Cotton is going high-tech in New Orleans, La., where a team of U.S. Department of Agriculture (USDA) scientists is continuing a long tradition of innovative research on the prized natural fiber.

Starting in the 1950s, chemist Ruth Benerito and her colleagues at the Agricultural Research Service (ARS) Southern Regional Research Center in New Orleans conducted groundbreaking studies that gave rise to easy-care, permanent-press clothing and other consumer-friendly improvements that helped cotton better compete with synthetic fibers, like polyester. Today, under the leadership of Brian Condon, the ARS cotton researchers in New Orleans are leveraging the latest developments in nanotechnology to bring cotton fully into the 21st century.

ARS is the chief intramural scientific research agency of USDA.

In one ongoing project, the researchers have teamed with Texas A&M University scientists to evaluate a first-of-its-kind, environmentally friendly flame-retardant for cotton apparel and durable goods. Halogenated flame retardants have been among the most widely used chemical treatments, but there's been a push to find alternatives that are more benign and that won't cause treated fabric to stiffen, according to Condon.

Made of water-soluble polymers, 50- to 100-nanometer clay particles and other "green" ingredients, the experimental fabric treatment reacts to open flame by rapidly forming a swollen charred surface layer. This stops the flame from reaching underlying or adjacent fibers in a process known as "intumescence," notes Condon, co-author of a May 2010 ACS Nano paper.

Early trials of the nanocoating using standard flame-resistance tests have been promising.
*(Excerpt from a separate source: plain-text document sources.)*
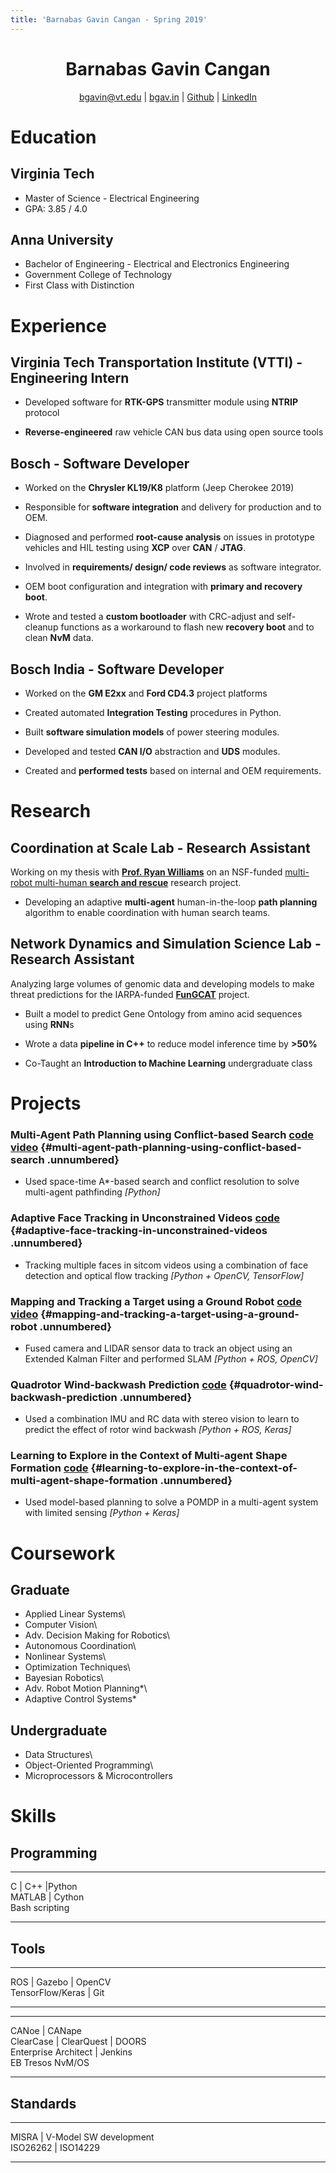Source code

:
 ```yaml
---
title: 'Barnabas Gavin Cangan - Spring 2019'
---
```

<h1 align='center'> Barnabas Gavin Cangan </h1>
<p align='center'> 
<a href='mailto:bgavin@vt.edu'>bgavin@vt.edu</a> | 
<a href='http://bgav.in'>bgav.in</a> | 
<a href='https://github.com/gavincangan'>Github</a> | 
<a href='https://www.linkedin.com/in/cangan'>LinkedIn</a>
</p>

<!-- [ **GitHub**](https://github.com/gavincangan)\ -->
<!-- [ **LinkedIn**](https://www.linkedin.com/in/cangan) -->

Education
=========

Virginia Tech
-------------

- Master of Science - Electrical Engineering
- GPA: 3.85 / 4.0

Anna University
---------------

- Bachelor of Engineering - Electrical and Electronics Engineering
- Government College of Technology
- First Class with Distinction

Experience
==========

## Virginia Tech Transportation Institute (VTTI) - Engineering Intern

- Developed software for **RTK-GPS** transmitter module using **NTRIP** protocol

- **Reverse-engineered** raw vehicle CAN bus data using open source tools

## Bosch - Software Developer

- Worked on the **Chrysler KL19/K8** platform (Jeep Cherokee 2019)

- Responsible for **software integration** and delivery for production and to OEM.

- Diagnosed and performed **root-cause analysis** on issues in prototype vehicles and HIL testing using **XCP** over **CAN** / **JTAG**.

- Involved in **requirements/ design/ code reviews** as software integrator.

- OEM boot configuration and integration with **primary and recovery boot**.

- Wrote and tested a **custom bootloader** with CRC-adjust and self-cleanup functions as a workaround to flash new **recovery boot**
and to clean **NvM** data.

## Bosch India - Software Developer

- Worked on the **GM E2xx** and **Ford CD4.3** project platforms

- Created automated **Integration Testing** procedures in Python.

- Built **software simulation models** of power steering modules.

- Developed and tested **CAN I/O** abstraction and **UDS** modules.

- Created and **performed tests** based on internal and OEM requirements.

Research
========

## Coordination at Scale Lab - Research Assistant

Working on my thesis with **[Prof. Ryan Williams](https://autonomyandrobotics.centers.vt.edu/people/williams.html)** on an NSF-funded [multi-robot multi-human **search and rescue**](https://www.nsf.gov/awardsearch/showAward?AWD_ID=1830414) research project.

- Developing an adaptive **multi-agent** human-in-the-loop **path planning** algorithm to enable coordination with human search teams.

## Network Dynamics and Simulation Science Lab - Research Assistant

Analyzing large volumes of genomic data and developing models to make threat predictions for the IARPA-funded **[FunGCAT](https://www.iarpa.gov/index.php/research-programs/fun-gcat)** project.

- Built a model to predict Gene Ontology from amino acid sequences using **RNN**s

- Wrote a data **pipeline in C++** to reduce model inference time by **&gt;50%**

- Co-Taught an **Introduction to Machine Learning** undergraduate class

Projects
========

### Multi-Agent Path Planning using Conflict-based Search [code](https://github.com/gavincangan/multiagent-pathfinding) [video](https://www.youtube.com/watch?v=b5KMm729b_4)  {#multi-agent-path-planning-using-conflict-based-search .unnumbered}

- Used space-time A\*-based search and conflict resolution to solve multi-agent pathfinding *\[Python\]*

### Adaptive Face Tracking in Unconstrained Videos [code](https://github.com/gavincangan/AdaptiveFaceTracking)  {#adaptive-face-tracking-in-unconstrained-videos .unnumbered}

- Tracking multiple faces in sitcom videos using a combination of face detection and optical flow tracking *\[Python + OpenCV, TensorFlow\]*

### Mapping and Tracking a Target using a Ground Robot [code](https://github.com/gavincangan/bayesian-robotics) [video](https://www.youtube.com/playlist?list=PLrq85AiKQ1UQ7Xlcx6CEyrwCmWUAM_3p7) {#mapping-and-tracking-a-target-using-a-ground-robot .unnumbered}

- Fused camera and LIDAR sensor data to track an object using an Extended Kalman Filter and performed SLAM *\[Python + ROS, OpenCV\]*

### Quadrotor Wind-backwash Prediction [code](https://github.com/gavincangan/wind-prediction) {#quadrotor-wind-backwash-prediction .unnumbered}

- Used a combination IMU and RC data with stereo vision to learn to predict the effect of rotor wind backwash *\[Python + ROS, Keras\]*

### Learning to Explore in the Context of Multi-agent Shape Formation [code](https://github.com/gavincangan/modelbased-shapeformation) {#learning-to-explore-in-the-context-of-multi-agent-shape-formation .unnumbered}

- Used model-based planning to solve a POMDP in a multi-agent system with limited sensing *\[Python + Keras\]*

Coursework
==========

Graduate
--------

- Applied Linear Systems\
- Computer Vision\
- Adv. Decision Making for Robotics\
- Autonomous Coordination\
- Nonlinear Systems\
- Optimization Techniques\
- Bayesian Robotics\
- Adv. Robot Motion Planning\*\
- Adaptive Control Systems\*

Undergraduate
-------------

- Data Structures\
- Object-Oriented Programming\
- Microprocessors & Microcontrollers

Skills
======

Programming
-----------

  ----------------- -- --
  C | C++ |Python      
  MATLAB | Cython      
  Bash scripting       
  ----------------- -- --

Tools
-----

  ------------------------ -- --
  ROS | Gazebo | OpenCV       
  TensorFlow/Keras | Git      
  ------------------------ -- --

  -------------------------------- -- --
  CANoe | CANape                      
  ClearCase | ClearQuest | DOORS      
  Enterprise Architect | Jenkins      
  EB Tresos NvM/OS                    
  -------------------------------- -- --

Standards
---------

  -------------------------------- -- --
  MISRA | V-Model SW development      
  ISO26262 | ISO14229                 
  -------------------------------- -- --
In one case, 95 percent of treated cotton fabric remained intact after exposure to flame versus complete destruction of untreated fabric used for comparison.

In another project, the ARS scientists are generating ultrasonic fields of mechanical energy to improve enzyme-based processing of raw ("greige") cotton to strip away waxes and other fiber components that can hinder subsequent dying procedures and diminish product quality.